Diagnostic Criteria (DSM-5)

  • Core Symptoms:
    • Low mood most of the day, most days.
    • Anedonia: Loss of pleasure or interest.
  • Additional Symptoms:
    • Significant weight changes.
    • Sleep disturbances (insomnia or hypersomnia).
    • Fatigue or loss of energy.
    • Psychomotor retardation.
    • Feelings of guilt or worthlessness.
    • Concentration difficulties.
    • Recurrent thoughts of death.
  • Diagnosis requires:
    • Five or more symptoms over at least two weeks.
    • Significant distress or impaired functioning.
    • Symptoms not due to substance use/another condition.

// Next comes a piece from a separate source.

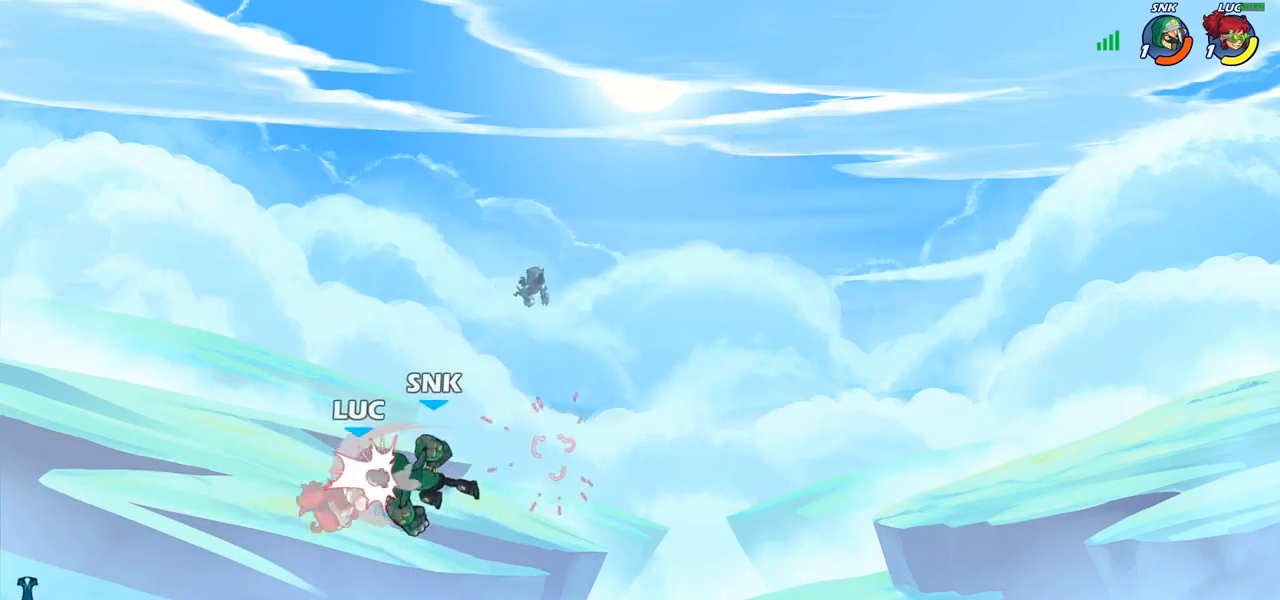
{"buttons": ["R2"], "left_stick": "down-left", "right_stick": "center", "events": [[67, "left_stick", "up-left"], [350, "CROSS", "down"], [367, "R2", "down"], [483, "CROSS", "up"], [500, "left_stick", "down-left"]]}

Causes of Major Depressive Disorder

  • Genetic Factors:
    • Genetics account for 40% of risk differences.
    • High concordance in monozygotic twins.
    • Family history is a risk factor.
  • Environmental Factors:
    • Stressful life events, childhood abuse correlate with severity.
    • Presence of other medical conditions or substance abuse.

Theories and Models

  • Diathesis-Stress Model: Stress on a pre-existing vulnerability increases the likelihood of depression.
  • Monoamine Theory: Lack of neurotransmitters like serotonin, dopamine.
  • Other Theories:
    • Abnormalities in hypothalamic-pituitary axis.
    • High cortisol levels and less dexamethasone suppression.
    • Link with thyroid and growth hormone levels.
    • Immune system abnormalities (cytokine release).

Epidemiology

  • Lifetime risk: ~12% (1 in 8).
  • Twice as common in females.
  • Mean age of onset: 40 years.
  • Increasing prevalence in younger individuals.

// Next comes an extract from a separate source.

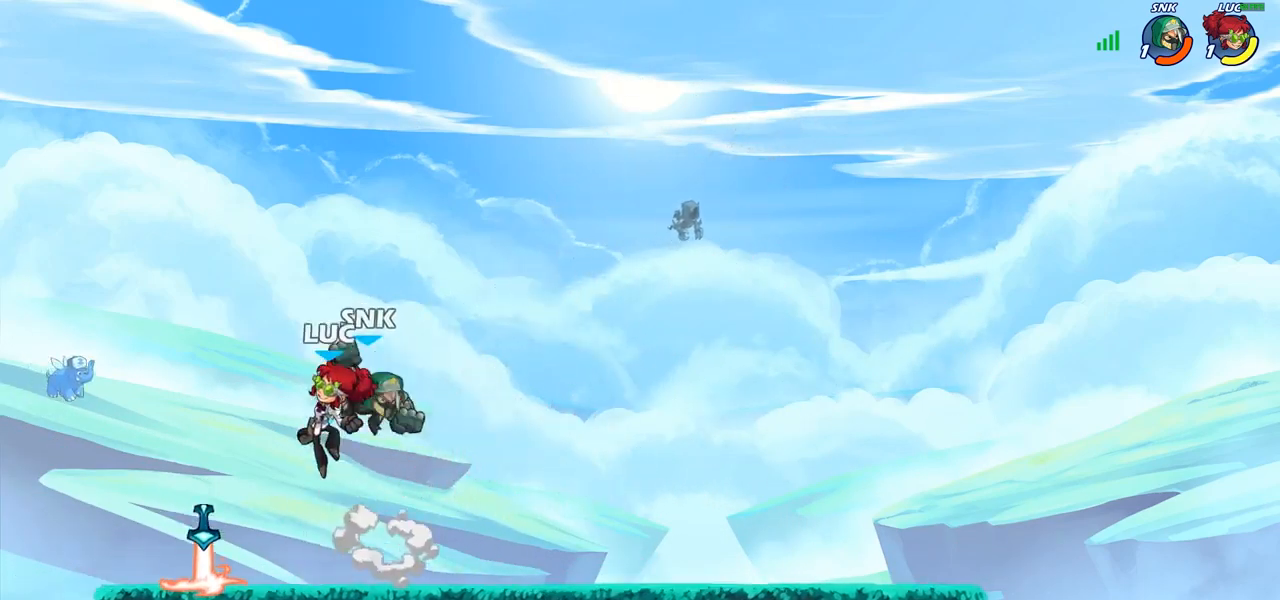
{"buttons": [], "left_stick": "up-right", "right_stick": "center", "events": [[17, "R2", "up"], [183, "left_stick", "down-right"], [350, "R1", "down"], [350, "left_stick", "down-left"], [400, "CROSS", "down"], [417, "CROSS", "up"], [433, "R1", "up"], [433, "left_stick", "up-left"], [500, "left_stick", "up-right"]]}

Diagnosis and Comorbidities

  • ICD-11: Used in Europe.
  • Severity measured by Patient Health Questionnaire 9.
  • Common comorbid disorders: Anxiety, substance misuse, ADHD, PTSD, chronic pain.

Treatment Approaches

  • Lifestyle Modifications:
    • Exercise, healthy diet, regular schedule.
    • Limiting alcohol, stopping drug use.
  • Psychotherapy:
    • Cognitive Behavioral Therapy, Interpersonal Therapy.
    • First line for under 18s (NICE guidelines).
  • Pharmacological Therapy:
    • SSRIs (e.g., Sertraline, Citalopram).
    • SNRIs (e.g., Duloxetine, Venlafaxine).
    • Atypical antidepressants (e.g., Metazepine).
    • Tricyclics and MAOIs (less common).
    • Vitamin D supplementation, COX-2 inhibitors.
  • Electroconvulsive Therapy (ECT):
    • Effective for treatment-resistant MDD.
    • Involves induced seizures, administered under anesthesia.
    • 50% effectiveness, with 50% relapse in 12 months.